## Problem details
Please copy each line of the records below that holds the word "based".

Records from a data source
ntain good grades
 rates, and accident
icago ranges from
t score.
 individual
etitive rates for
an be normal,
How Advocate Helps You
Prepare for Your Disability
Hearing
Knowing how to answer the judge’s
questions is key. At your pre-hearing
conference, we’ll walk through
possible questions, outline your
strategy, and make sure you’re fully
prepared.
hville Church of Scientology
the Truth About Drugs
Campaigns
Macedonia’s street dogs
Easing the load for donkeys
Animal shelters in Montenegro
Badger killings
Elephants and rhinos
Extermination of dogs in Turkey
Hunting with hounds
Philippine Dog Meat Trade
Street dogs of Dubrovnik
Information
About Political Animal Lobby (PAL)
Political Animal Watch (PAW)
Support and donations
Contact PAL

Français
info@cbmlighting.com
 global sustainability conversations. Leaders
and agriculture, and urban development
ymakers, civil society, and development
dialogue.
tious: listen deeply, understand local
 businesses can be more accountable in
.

* * *

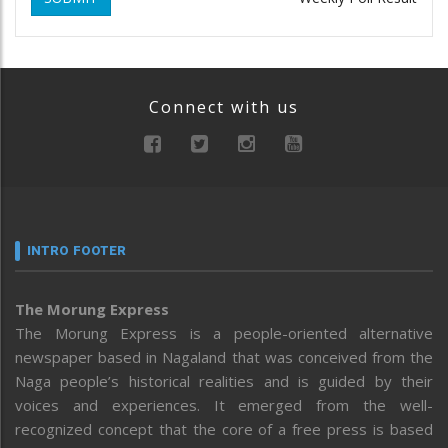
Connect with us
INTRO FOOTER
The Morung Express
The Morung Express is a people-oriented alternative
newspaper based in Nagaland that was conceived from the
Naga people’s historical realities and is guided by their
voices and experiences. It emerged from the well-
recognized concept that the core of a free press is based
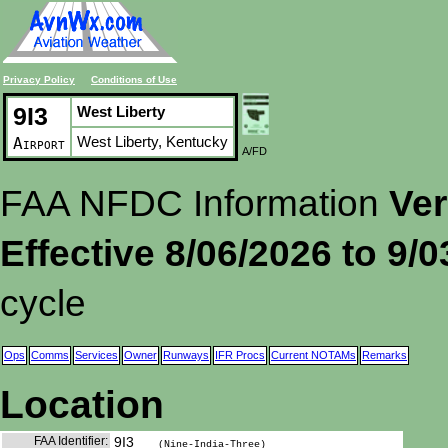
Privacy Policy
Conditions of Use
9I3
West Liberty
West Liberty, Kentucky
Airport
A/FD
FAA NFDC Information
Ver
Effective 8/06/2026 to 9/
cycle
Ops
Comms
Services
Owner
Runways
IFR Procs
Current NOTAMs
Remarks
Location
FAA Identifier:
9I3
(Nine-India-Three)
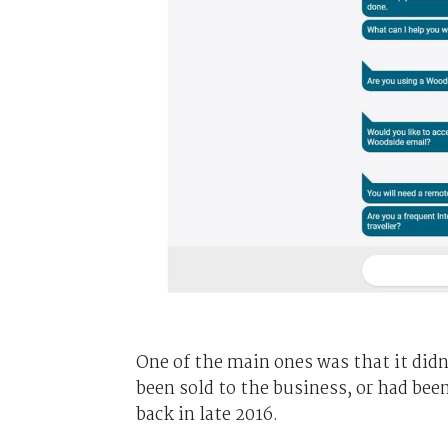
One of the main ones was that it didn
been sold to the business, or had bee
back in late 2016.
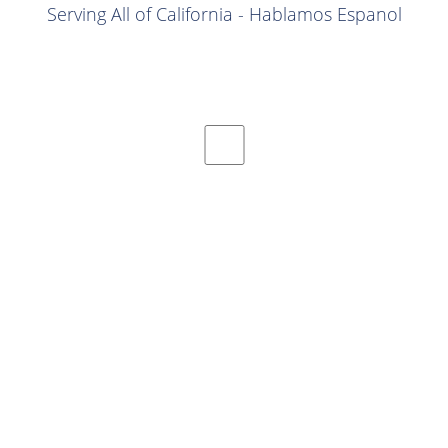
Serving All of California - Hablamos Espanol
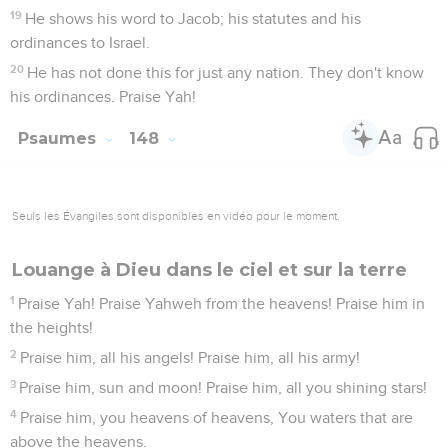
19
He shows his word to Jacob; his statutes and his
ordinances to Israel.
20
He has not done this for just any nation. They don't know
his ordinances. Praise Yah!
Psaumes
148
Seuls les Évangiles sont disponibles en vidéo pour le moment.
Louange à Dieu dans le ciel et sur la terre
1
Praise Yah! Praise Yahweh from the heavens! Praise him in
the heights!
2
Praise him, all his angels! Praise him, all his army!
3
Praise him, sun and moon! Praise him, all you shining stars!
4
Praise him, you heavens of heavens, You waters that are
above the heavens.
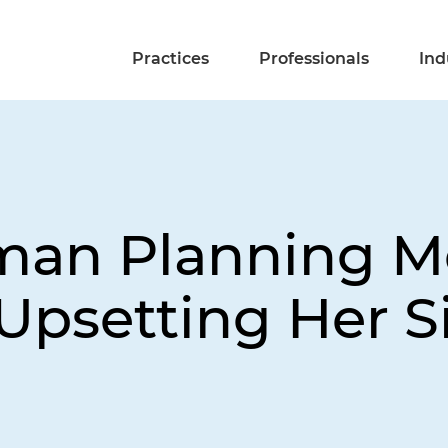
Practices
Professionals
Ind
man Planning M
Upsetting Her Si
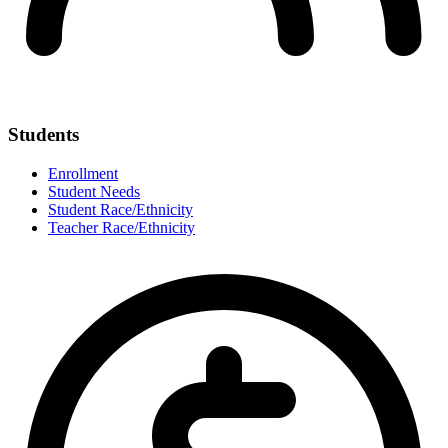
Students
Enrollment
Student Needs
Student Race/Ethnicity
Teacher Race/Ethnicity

* * *

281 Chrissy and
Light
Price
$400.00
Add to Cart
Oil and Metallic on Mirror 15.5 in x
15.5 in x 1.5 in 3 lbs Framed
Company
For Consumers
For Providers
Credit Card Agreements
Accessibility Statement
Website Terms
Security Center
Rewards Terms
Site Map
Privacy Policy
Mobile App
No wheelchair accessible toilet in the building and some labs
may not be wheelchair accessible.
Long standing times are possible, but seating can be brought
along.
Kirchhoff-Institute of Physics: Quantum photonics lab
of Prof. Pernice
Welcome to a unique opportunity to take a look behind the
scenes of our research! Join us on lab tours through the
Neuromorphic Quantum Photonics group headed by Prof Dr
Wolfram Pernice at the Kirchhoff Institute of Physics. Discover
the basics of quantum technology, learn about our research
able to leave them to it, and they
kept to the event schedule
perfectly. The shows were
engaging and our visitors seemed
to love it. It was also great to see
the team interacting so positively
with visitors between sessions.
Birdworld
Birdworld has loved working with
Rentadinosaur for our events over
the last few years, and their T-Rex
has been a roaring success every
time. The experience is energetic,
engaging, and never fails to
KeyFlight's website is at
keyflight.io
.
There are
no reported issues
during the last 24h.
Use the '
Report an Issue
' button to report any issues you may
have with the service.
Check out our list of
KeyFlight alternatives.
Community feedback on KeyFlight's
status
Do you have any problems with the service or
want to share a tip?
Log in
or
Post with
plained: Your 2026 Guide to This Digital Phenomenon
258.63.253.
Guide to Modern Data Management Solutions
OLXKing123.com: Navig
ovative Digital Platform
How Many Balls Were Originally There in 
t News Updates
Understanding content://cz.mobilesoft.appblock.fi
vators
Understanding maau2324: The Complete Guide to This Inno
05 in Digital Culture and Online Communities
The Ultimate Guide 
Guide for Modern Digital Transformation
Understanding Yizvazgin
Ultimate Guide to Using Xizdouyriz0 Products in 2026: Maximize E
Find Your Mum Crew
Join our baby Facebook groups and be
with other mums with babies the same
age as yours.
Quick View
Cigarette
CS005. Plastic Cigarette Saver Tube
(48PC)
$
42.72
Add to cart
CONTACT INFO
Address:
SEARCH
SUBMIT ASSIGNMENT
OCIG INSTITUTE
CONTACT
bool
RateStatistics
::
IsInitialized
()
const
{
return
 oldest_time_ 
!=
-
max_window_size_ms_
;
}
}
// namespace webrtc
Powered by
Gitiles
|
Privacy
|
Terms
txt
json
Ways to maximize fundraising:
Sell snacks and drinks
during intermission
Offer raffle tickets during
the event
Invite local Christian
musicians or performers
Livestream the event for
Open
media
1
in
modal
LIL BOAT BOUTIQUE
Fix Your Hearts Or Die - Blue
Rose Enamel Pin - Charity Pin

## Exercise answer
newspaper based in Nagaland that was conceived from the
recognized concept that the core of a free press is based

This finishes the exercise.